Have we learned a lesson from the pandemic and are we better prepared to face this type of emergency?
Some countries have done so. As I mentioned earlier, Portugal sequenced the DNA of the identified monkeypox virus in less than 24 hours. When they already had all the details, in Spain we were still waiting for the confirmation of the suspected cases. Our reaction system is slow. Lack of coordination and clear leadership. Kovid is an example. More than two years later, each autonomous community continues to deliver data in a different way. There is a lack of planning and coordination in Spain, but also at the European level.
What contribution can the veterinary world contribute if left aside?

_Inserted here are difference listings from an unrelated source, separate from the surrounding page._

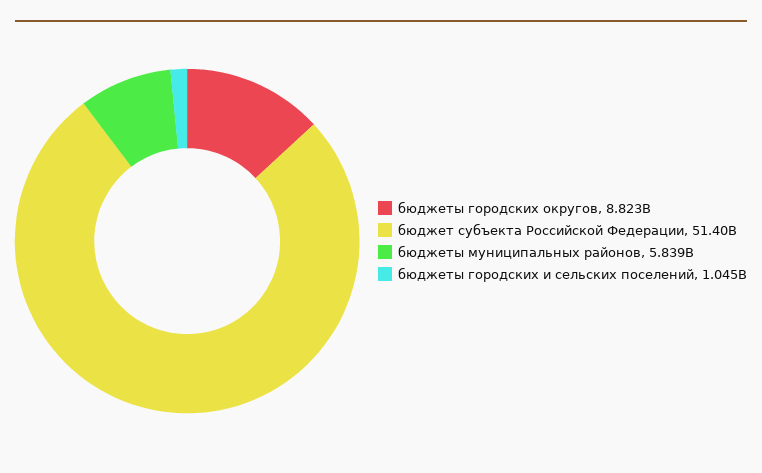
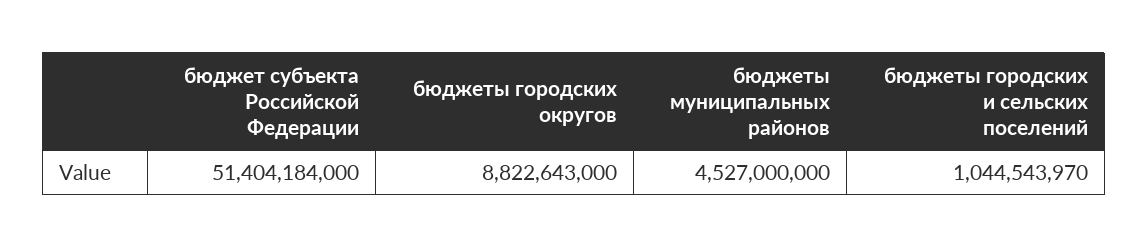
  {
    "бюджеты городских округов": 8822643000,
    "бюджет субъекта Российской Федерации": 51404184000,
-   "бюджеты муниципальных районов": 5839000000,
+   "бюджеты муниципальных районов": 4527000000,
    "бюджеты городских и сельских поселений": 1044543970
  }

The proposed model for 15 years is a ‘one health’ concept that combines human, animal and planetary health. Many infectious diseases in humans have disappeared thanks to the efforts of veterinarians. 60% of diseases in humans are caused by animals, these are zoonoses. Decades ago people mostly died of infectious diseases. Control of diseases such as rabies, brucellosis or cholera means that, at least in the developed world, infectious diseases have begun to cause fewer deaths than problems such as cancer or cardiovascular disorders. This is proof that the different sectors involved in global health have to go hand in hand.